Job item:
Every line below must come back exactly as it stands, with the images omitted.
========
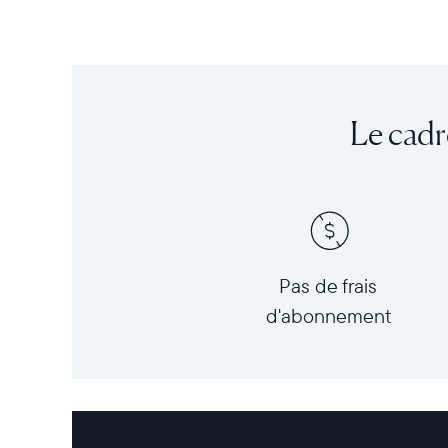
Le cadr
Pas de frais
d'abonnement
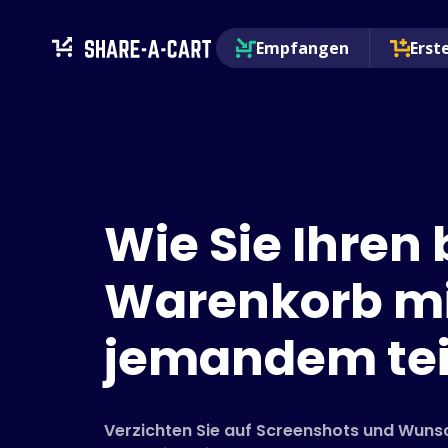
Empfangen
Erst
Wie Sie Ihren
Warenkorb m
jemandem tei
Verzichten Sie auf Screenshots und Wunsc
========
Answer to this problem:
Le cadr
Pas de frais
d'abonnement
Empfangen
Erst
Wie Sie Ihren
Warenkorb m
jemandem tei
Verzichten Sie auf Screenshots und Wunsc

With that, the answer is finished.